(TASK PROMPT):
Carry on writing the column about old-fashioned wet shaving, starting after its final sentence.

(SELECTED TEXT):
________________________
It’s true that technology makes most things better, but technology has not made shaving better.

Sure, modern razors and gadgets have made it faster and more convenient to shave, but I don’t think they have made it better. The way men shaved in the ’50s, ’60s and ’70s is tried and true, and it seems to be making a comeback. And it worked for me-it’s how I shave every week, and I want to share with you how you can upgrade your shaving routine.

In this column, I’m going to offer my process, some products and where you can find items to upgrade your routine. There are plenty of more guides, tutorials and experts out there if you want to learn more. This article is a great place to start, as well as these tutorials on YouTube.

Why wet shaving? 
I began to look into double-edge safety razors after my frustrations with the current razor system. The blades I had been using cost $20 for a pack, only lasted a few weeks and then I was back out to buy another. The shaving cream I was using-I’ve since learned-was full of propellants, glycols and other chemicals. Shaving cream is actually closer to antifreeze than it is a cosmetic product. While it is slick and feels fine, it’s doing more harm to the skin than good. So even if you’re not ready to give up your cartridge razor, upgrading your shaving cream is the easiest way to start.
________________________
(PROVIDED INFORMATION):
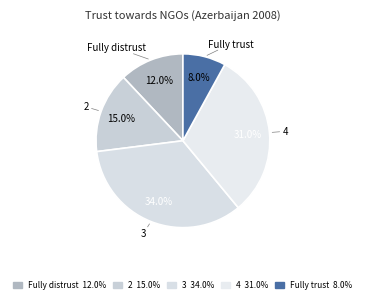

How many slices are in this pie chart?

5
________________________
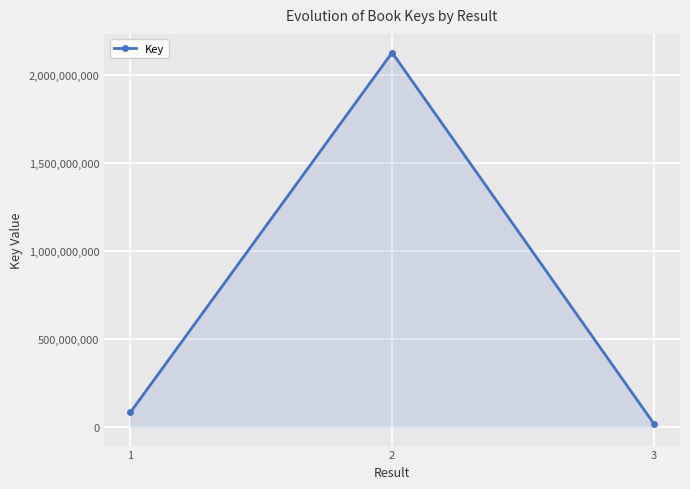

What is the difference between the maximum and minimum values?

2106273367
________________________
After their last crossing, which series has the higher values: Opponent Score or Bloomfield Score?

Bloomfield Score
________________________
(WRITTEN ANSWER):
My favorite no-foam cream is Racer shave cream from Portland General Store. Cremo shave cream is a great shaving cream for the cost, too. Both smell great and provide better protection than any foam or gel for the same price.

I know they look scary, but the double-edge razor is going to be gentler on your face than the latest multiblade cartridge. The secret is one blade as opposed to five.

If you make three passes with a five-blade cartridge, one bit of skin is getting 15 touches of a blade. With a safety razor, I usually make three passes and I’m done. Not even with my medieval-looking tool do I regularly have nicks or cuts.

And overlooking all the petrochemicals that go into packaging and production of cartridge systems, I can buy Derby blades-my go-to daily blade-for 10 cents apiece, and I only need to change it once a week.

My initial investment of a brush, mug and razor handle ran me about $50 on Amazon. This set, which I recommend, is even sold at the Walgreens on Frazier Avenue. There are lots of different types of handles with different characteristics, but a simple one will do to start.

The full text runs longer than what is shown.